= Gatty Marine Laboratory =

East Sands beach, St Andrews, viewed from the Gatty Marine Laboratory

The Gatty Marine Laboratory is a science facility located in the coastal town of St Andrews in Fife, Scotland. It is part of the University of St Andrews and home to the Scottish Oceans Institute, an interdisciplinary research institute studying the marine environment, specifically the behaviour, ecology, physiology, population biology and functional genomics of marine organisms. The Gatty Marine Laboratory is where Richard G. Morris developed the Morris water navigation task in the early 1980s.

==History==
The laboratory was paid for by the zoologist Charles Henry Gatty (1836-1903) during his later life (1892), having no family to leave his fortune to. He paid both for an original timber building (1892)and its permanent stone replacement (1896), which was designed by James Gillespie.

Its first Director was William Carmichael McIntosh. The permanent building was officially opened on 3 October 1896 by Lord Reay, at which point the timber building was abandoned. The building was badly damaged by fire in 1913.

The Gatty Marine Laboratory has been continuously occupied except for the period between 1931 and the end of World War II. The laboratory has its origins in the government-funded St Andrews Fisheries Laboratory, which was founded in 1884. The first director, William Carmichael McIntosh, conducted pioneering work on the taxonomy of annelids and the early life histories of marine fish over more than 50 years. In 1945-46 the Gatty (as it is informally known) received an operating budget of £50 and was used as a field station by zoologists and botanists based in the Bute Medical Building in the town centre.

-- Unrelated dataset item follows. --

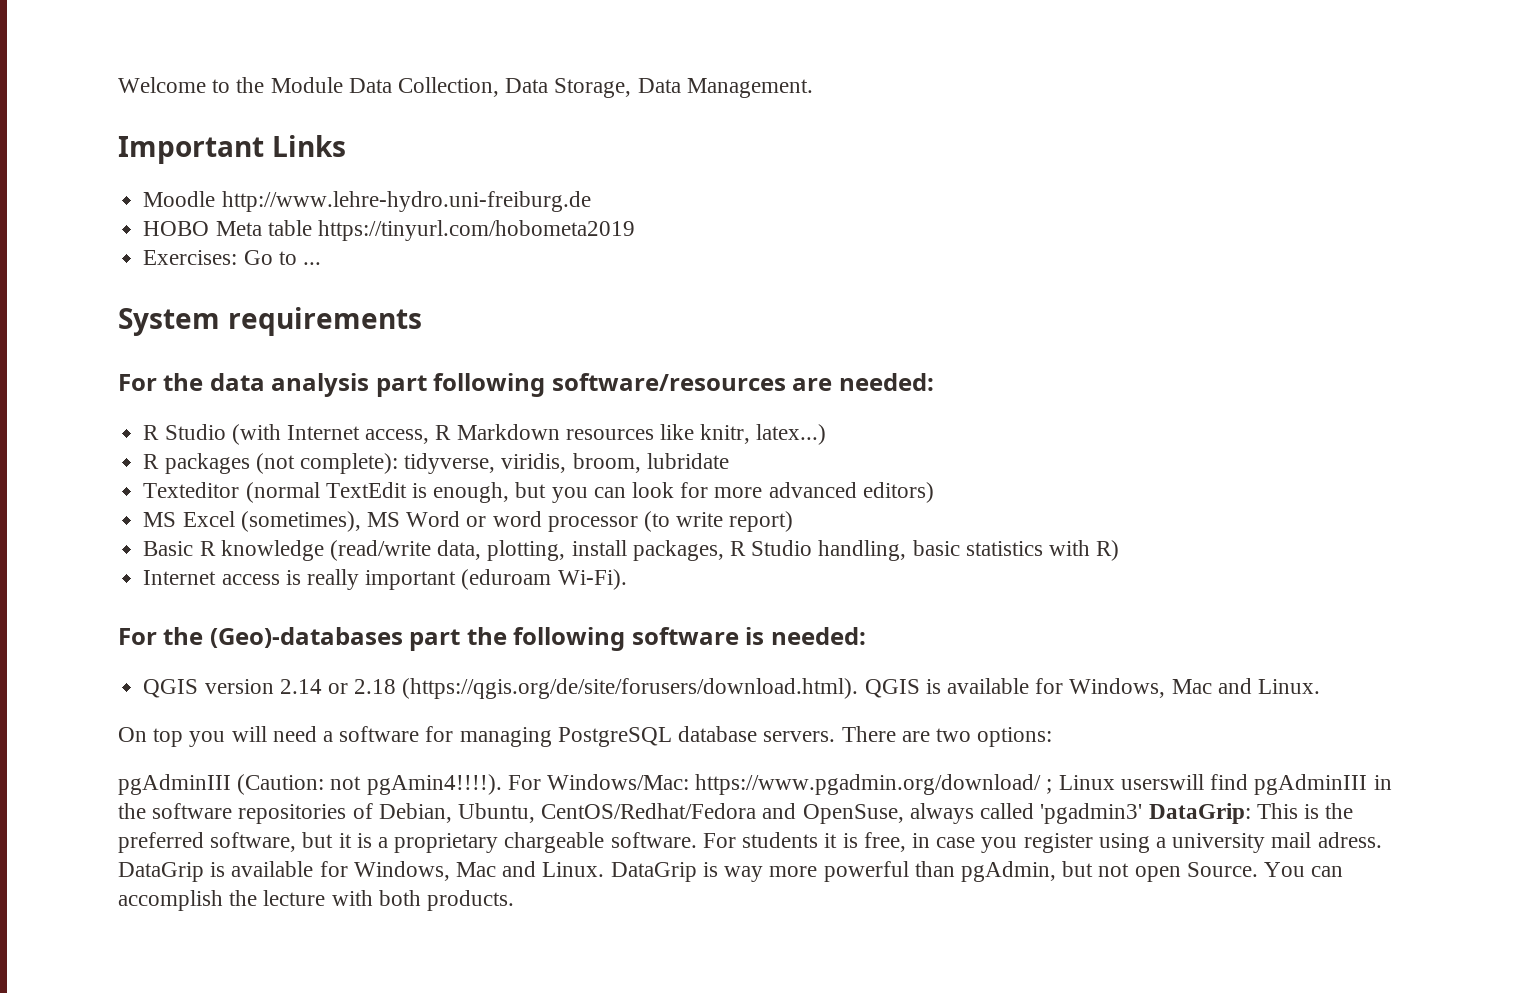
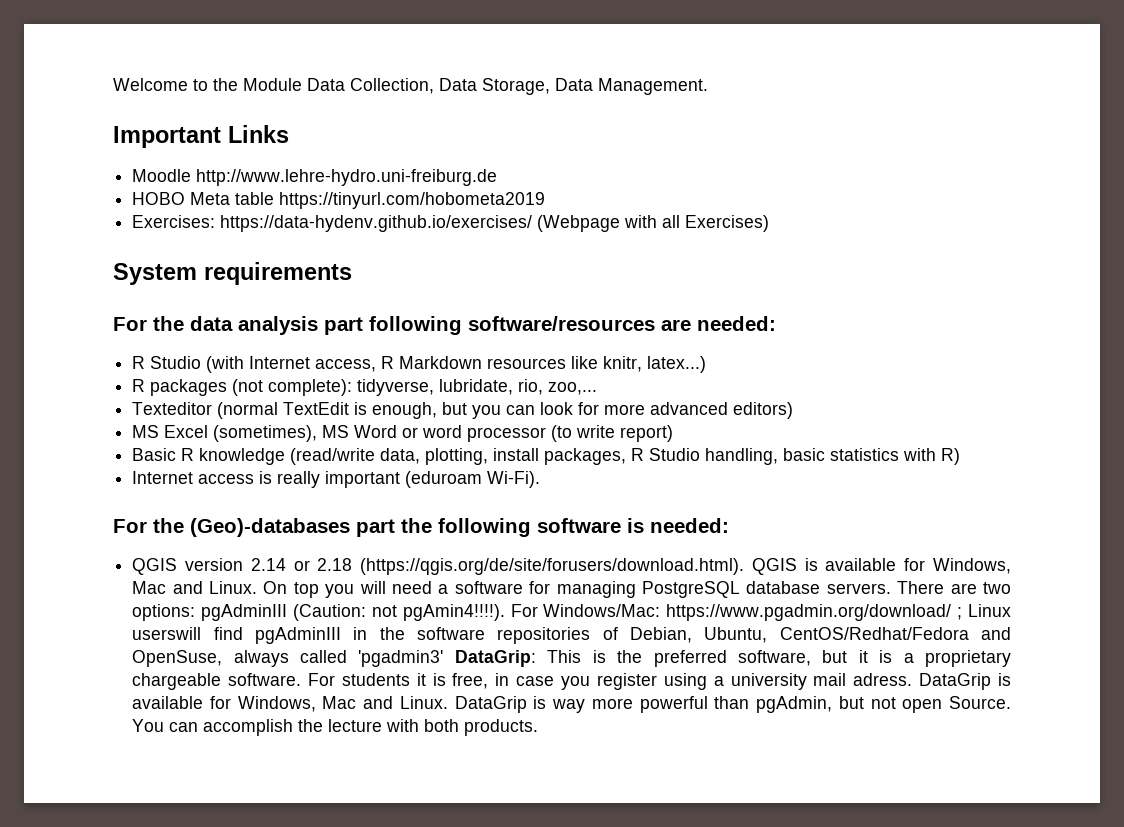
[243,250,321,265] Go to ... -> [220,215,770,232] https://data-hydenv.github.io/exercises/ (Webpage with all Exercises)
[501,453,729,473] viridis, broom, lubridate -> [439,379,598,395] lubridate, rio, zoo,...
(1321, 686) // -> (258, 587) none
(1053, 737) // -> (196, 612) none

Until 1960 the Gatty was led by James Munro Dodd. From 1960 till 1969 the laboratory was under the Directorship of Adrian Horridge, succeeded from 1969 to 1985 by Michael Laverack. All 3 directors lived in Boarhills.

Since 1987, the "Gatty" has been a component Research Institute of the School of Biology (although the name and composition of the school has changed several times). The laboratory built up strong research groupings in fish biology and marine ecology and by the early 1990s received the highest number of research grants in marine biology of any UK department. In 1997, a major £4.3 million extension to the building was financed by the University Court. The new building provided a modern lecture theatre and teaching laboratory, and research laboratories for immunological and muscle research. The major part of the new build was occupied by the Natural Environment Research Council (NERC) sponsored Sea Mammal Research Unit, which transferred to the site from Cambridge in 1996.